Nel 2016 Elon Musk, il noto imprenditore naturalizzato statunitense fondatore di Tesla e SpaceX, fondò, assieme ad altri imprenditori, Neuralink: un’azienda che si occupa di sviluppare interfacce neurali impiantabili. Queste, note anche come BCI (Brain-computer interface), sono un mezzo di comunicazione diretto tra un cervello e un dispositivo esterno, quale ad esempio un computer. A fine luglio 2019 la società contava una novantina di impiegati e ha ricevuto $158 milioni di finanziamenti (di questi, $100 milioni di Musk).
Qual è l’idea dietro a Neuralink?
A fine agosto la società ha presentato, con un piccolo evento, N1: un prototipo funzionante installato su tre maiali. Il chip, collegato ad un computer, ha potuto mostrare il grafico in movimento che tracciava l’attività neurale mentre l’animale grufolava nella paglia. N1 è grande quanto una monetina (8 mm) ed è completamente invisibile una volta installato; ha dei sottili elettrodi che si connettono alla superficie del cervello. Un sistema di trasmissione wireless consente di collegarlo a computer e apparecchiature elettroniche varie ed è alimentata da una piccola batteria che può essere ricaricata in modalità wireless come quella di uno smartwatch.
Per installare il dispositivo andrà rimossa una piccola parte della scatola cranica e per realizzare l’operazione nel miglior modo possibile la società ha creato un robot chirurgo in grado di impiantare Neuralink in meno di un’ora in totale autonomia, permettendo al paziente di tornare a casa nel giro di poche ore. Lo scopo di questo apparecchio è quello di prevenire malattie neurologiche che, soprattutto con l’età, possono colpire moltissime persone, come ad esempio: perdita di memoria e udito, cecità, paralisi, depressione, insonnia, dolori acuti, convulsioni, ansia, dipendenze, infarti e danni neurologici.
Gli obiettivi di Neuralink
L’obiettivo di Musk non è solo quello di utilizzare Neuralink in campo medico: l’imprenditore ha più volte ribadito la sua paura nei confronti dell’intelligenza artificiale, che secondo le sue stime tra qualche anno potrebbe sviluppare capacità superiori a quelle umane e andare così fuori controllo. In prospettiva, Neuralink dovrebbe permettere una “fusione cerebrale” uomo macchina e consentire al genere umano di rimanere sempre un passo avanti rispetto alle capacità dell’elettronica.

Estratti di dati:
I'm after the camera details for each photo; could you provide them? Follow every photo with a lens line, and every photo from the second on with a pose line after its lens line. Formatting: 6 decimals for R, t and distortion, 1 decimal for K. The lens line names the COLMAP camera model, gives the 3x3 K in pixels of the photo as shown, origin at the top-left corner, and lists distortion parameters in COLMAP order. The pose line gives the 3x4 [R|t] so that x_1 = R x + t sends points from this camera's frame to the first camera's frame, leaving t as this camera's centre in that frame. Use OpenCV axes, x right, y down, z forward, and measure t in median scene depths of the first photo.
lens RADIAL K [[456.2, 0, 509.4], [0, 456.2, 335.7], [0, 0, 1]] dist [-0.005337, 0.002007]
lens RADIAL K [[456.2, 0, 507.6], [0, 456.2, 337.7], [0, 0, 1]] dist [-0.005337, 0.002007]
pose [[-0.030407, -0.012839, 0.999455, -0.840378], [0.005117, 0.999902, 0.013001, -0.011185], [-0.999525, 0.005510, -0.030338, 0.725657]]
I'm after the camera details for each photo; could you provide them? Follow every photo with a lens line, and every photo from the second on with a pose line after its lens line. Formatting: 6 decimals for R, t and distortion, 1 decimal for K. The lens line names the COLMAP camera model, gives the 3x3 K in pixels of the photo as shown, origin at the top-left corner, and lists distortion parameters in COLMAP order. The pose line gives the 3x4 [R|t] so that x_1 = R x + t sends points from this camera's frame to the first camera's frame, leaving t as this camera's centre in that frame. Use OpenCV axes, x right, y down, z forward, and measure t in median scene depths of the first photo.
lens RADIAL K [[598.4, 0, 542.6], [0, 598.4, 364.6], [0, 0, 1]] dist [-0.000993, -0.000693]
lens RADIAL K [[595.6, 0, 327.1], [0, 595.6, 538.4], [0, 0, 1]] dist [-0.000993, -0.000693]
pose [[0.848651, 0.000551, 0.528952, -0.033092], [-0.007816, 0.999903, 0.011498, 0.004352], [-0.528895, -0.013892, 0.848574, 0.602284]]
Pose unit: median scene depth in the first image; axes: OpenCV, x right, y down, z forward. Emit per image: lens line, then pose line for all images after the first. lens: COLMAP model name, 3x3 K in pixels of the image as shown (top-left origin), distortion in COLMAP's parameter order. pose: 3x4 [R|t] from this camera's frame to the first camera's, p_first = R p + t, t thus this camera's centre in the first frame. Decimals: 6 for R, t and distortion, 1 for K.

ISTRUZIONI OPERATIVE:
- a) Restituisci il passo del testo su Neuralink compreso tra "Per installare il" e "e danni neurologici.", estremi inclusi.
- b) Traduci in inglese questa frase del testo su Neuralink: "N1 è grande quanto una monetina (8 mm) ed è completamente invisibile una volta installato; ha dei sottili elettrodi che si connettono alla superficie del cervello."
- c) Continua il testo su Neuralink a partire dalla sua ultima frase.

RISULTATI ESERCIZIO:
- a)
Per installare il dispositivo andrà rimossa una piccola parte della scatola cranica e per realizzare l’operazione nel miglior modo possibile la società ha creato un robot chirurgo in grado di impiantare Neuralink in meno di un’ora in totale autonomia, permettendo al paziente di tornare a casa nel giro di poche ore. Lo scopo di questo apparecchio è quello di prevenire malattie neurologiche che, soprattutto con l’età, possono colpire moltissime persone, come ad esempio: perdita di memoria e udito, cecità, paralisi, depressione, insonnia, dolori acuti, convulsioni, ansia, dipendenze, infarti e danni neurologici.

- b) N1 is as big as a small coin (8 mm) and is completely invisible once installed; it has thin electrodes that connect to the surface of the brain.

- c)
Con questi importanti sviluppi, nel mese di luglio la società ha ricevuto “FDA Breakthrough Device designation”, il riconoscimento di un programma che premia ricerche in campo medico che possono cambiare radicalmente l’approccio a malattie incurabili, grazie a cui inizierà la sperimentazione su pazienti umani. A quanto pare gli usi del chip non si limiteranno esclusivamente al campo medico: sarà possibile chiamare la propria Tesla solo pensandolo, sarà possibile salvare e riprodurre un ricordo e con il tempo, afferma Musk, sarà possibile avere una visione ultravioletta o ad infrarossi.
Critiche e controversie
Nei giorni successivi a questo evento non sono mancate le critiche: molti esperti hanno commentato l’avvenimento come una questione di apparenza ma di pochissima sostanza. I motivi sarebbero molto semplici: per sostenere tutte le promesse fatte servirebbe una scienza medica che ancora non esiste; col passare del tempo, i minuscoli fili impiantati nel cervello si andranno inevitabilmente a deteriorare uccidendo le cellule celebrali circostanti alla rottura e provocando incredibili danni al cervello.
Andrew Jackson, neuroscienziato della Newcastle University, al contrario di molti, ha preferito riconoscere in Musk un ideatore che, quantomeno, ci sta provando, dichiarando che Neuralink è “ingegneria solida, certo, ma neuroscienza mediocre.” Sembrerebbe troppo presto per credere alle promesse di Musk, le quali non hanno alcun fondamento medico, ma questo non significa che Neuralink non possa trasformarsi, col passare degli anni e con l’avanzamento scientifico, in quello che, forse è giusto dire, Elon Musk vorrebbe che sia.